Solo algorithm - R implementation

Contains all scripts necessary to run the SOLO algorithm in R.

For issues related to this code, email Leonid Chindelevitch lchindel@ic.ac.uk

Before starting work please enusre you have installed all the required packages:

• conflicted 1.2.0 (for managing conflicting function names between packages)
• haven 2.5.3 (for converting DTA files into CSV files; may be omitted)
• igraph 1.5.1 (for the graph-based implementation of the SOLO algorithm)
• magrittr 2.0.3 (for syntactic sugar in the code)
• tidyverse 2.0.0 (for data manipulation)

This folder contains various scripts required to execute the analysis that led to version 2 of the catalogue, once the genomic variants have been extracted.

It implements a fully ported version of the SOLO algorithm that is at the core of the analysis, and provides an open-source alternative to the STATA codebase.

To unit-test the SOLO algorithm, run

setwd("Solo algorithm - R implementation")
source("Driver.R")
source("Constants.R")
source("SOLORefactoring.R")
stopifnot(testSOLO())

If no error message is produced, the unit test has been run successfully.

In additional to the phenotypic & genetic data extracted from our Postgres database, a few complimentory files located in the folder "Input data files for Solo algorithms/additional-data" are necessary to run a full replication of the algorithm

A full replication of the analysis is run as follows; arguments explained below:

source("Solo algorithm - R implementation/Driver.R")
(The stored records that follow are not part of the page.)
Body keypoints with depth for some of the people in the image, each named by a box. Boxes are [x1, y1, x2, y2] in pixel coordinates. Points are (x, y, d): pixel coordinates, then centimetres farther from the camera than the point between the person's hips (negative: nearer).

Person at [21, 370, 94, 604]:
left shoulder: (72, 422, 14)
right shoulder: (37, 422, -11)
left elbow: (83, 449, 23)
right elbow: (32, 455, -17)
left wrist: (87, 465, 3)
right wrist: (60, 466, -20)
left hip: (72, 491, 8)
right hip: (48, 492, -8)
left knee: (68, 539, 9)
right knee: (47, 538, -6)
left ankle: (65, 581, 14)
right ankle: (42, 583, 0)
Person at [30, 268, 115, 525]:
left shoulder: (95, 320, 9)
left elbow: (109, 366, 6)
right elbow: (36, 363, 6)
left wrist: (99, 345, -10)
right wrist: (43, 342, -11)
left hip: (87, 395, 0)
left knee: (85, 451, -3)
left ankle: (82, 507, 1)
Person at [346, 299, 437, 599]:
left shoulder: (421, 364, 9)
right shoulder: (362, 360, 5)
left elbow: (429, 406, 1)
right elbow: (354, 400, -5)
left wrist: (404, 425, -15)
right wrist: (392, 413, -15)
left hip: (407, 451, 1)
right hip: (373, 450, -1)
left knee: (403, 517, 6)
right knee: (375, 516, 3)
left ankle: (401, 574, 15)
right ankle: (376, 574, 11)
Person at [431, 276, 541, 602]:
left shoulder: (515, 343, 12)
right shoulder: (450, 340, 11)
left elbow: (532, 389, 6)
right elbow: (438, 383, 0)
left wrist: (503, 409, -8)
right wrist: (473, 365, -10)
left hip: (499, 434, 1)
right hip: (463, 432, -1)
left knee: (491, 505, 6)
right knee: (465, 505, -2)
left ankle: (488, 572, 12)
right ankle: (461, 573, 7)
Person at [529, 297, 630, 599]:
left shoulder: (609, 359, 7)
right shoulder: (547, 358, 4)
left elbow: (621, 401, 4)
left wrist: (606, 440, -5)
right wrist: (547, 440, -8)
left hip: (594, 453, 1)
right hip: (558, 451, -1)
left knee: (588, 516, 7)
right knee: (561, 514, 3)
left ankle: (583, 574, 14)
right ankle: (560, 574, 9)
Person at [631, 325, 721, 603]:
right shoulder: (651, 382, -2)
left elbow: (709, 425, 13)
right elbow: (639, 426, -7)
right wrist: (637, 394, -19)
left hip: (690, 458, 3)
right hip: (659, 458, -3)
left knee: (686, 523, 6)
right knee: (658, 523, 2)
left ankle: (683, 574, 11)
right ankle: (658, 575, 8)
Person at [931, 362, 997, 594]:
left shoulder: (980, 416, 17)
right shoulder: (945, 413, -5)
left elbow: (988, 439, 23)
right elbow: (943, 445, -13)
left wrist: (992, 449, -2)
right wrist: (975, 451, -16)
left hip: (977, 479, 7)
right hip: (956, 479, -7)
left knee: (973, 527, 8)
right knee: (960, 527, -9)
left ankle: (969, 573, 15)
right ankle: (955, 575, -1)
EXTRACTION_ID = "2023-04-25T06_00_10.443990_jr_b741dc136e079fa8583604a4915c0dc751724ae9880f06e7c2eacc939e086536"

mainDriver(
    EXTRACTION_ID = EXTRACTION_ID,
    OUTPUT_DIRECTORY = paste0("Results/", EXTRACTION_ID),
    SCRIPT_LOCATION_DIR = "Solo algorithm - R implementation",
    DATA_DIRECTORY = paste0("Input data files for Solo algorithms/", EXTRACTION_ID),
    NON_DATABASE_DIRECTORY = "Input data files for Solo algorithms/additional-data"
)

EXTRACTION_ID is the unique identifier for the preprocessed database containing genotypic and phenotypic information that serves as input for the analysis. The default value corresponds to the database extraction provided in the repository.

OUTPUT_DIRECTORY is the directory to be used for writing all the output files; by default, it is set to "Results/" followed by EXTRACTION_ID to make it unique.

SCRIPT_LOCATION_DIR is the directory where all the R scripts including this one are located; the default value above works when run using the GitHub repository.

DATA_DIRECTORY is the directory containing the database extraction; the default value above works when run using the GitHub repository.

NON_DATABASE_DIRECTORY is the directory containing the additional CSV files for the analysis; the default value above works when run using the GitHub repository.

Solo algorithm - Stata implementation

Contains all scripts necessary to run the SOLO algorithm in Stata.

Database Schema - Postgres

The definition of our database which sustains all our analysis. Partly built using the biosql specifications.